So, as can be seen here, here and here, we should retrain our model using the whole dataset after we are satisfied with our CV results.
Check the following code to train a Random Forest:
from sklearn.ensemble import RandomForestClassifier
from sklearn.model_selection import KFold
n_splits = 5
kfold = KFold(n_splits=n_splits)
classifier_RF = RandomForestClassifier(n_estimators=100,
criterion='entropy',
min_samples_split=2,
min_samples_leaf=1,
random_state=1)
for i, (train_index, val_index) in enumerate(kfold.split(x_train, y_train)):
print('Fold:', i)
x_train_fold, x_val_fold = x_train[train_index], x_train[val_index]
y_train_fold, y_val_fold = y_train[train_index], y_train[val_index]
classifier_RF.fit(x_train_fold, y_train_fold)
y_pred_fold = classifier_RF.predict(x_val_fold)
print(classification_report(y_val_fold, y_pred_fold))

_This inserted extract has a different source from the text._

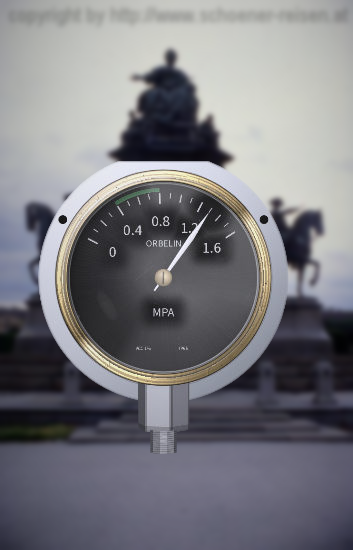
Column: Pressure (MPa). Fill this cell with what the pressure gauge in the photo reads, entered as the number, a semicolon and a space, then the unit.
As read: 1.3; MPa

Do i need to create a new RandomForestClassifier
to retrain on the whole dataset? Or can i just use the classifier_RF
one?
Should i do this:
new_classfier_RF = RandomForestClassifier(n_estimators=100,
criterion='entropy',
min_samples_split=2,
min_samples_leaf=1,
random_state=1)
new_classifier_RF.fit(x_train, y_train)
y_test = new_classifier_RF.predict(x_test) # y_test was saved before using train_test_split
or should i do this:
classifier_RF.fit(x_train, y_train)
y_test = new_classifier_RF.predict(x_test) # y_test was saved before using train_test_split
And why? The random_state=integer
changes anything in any (or both) of these approaches?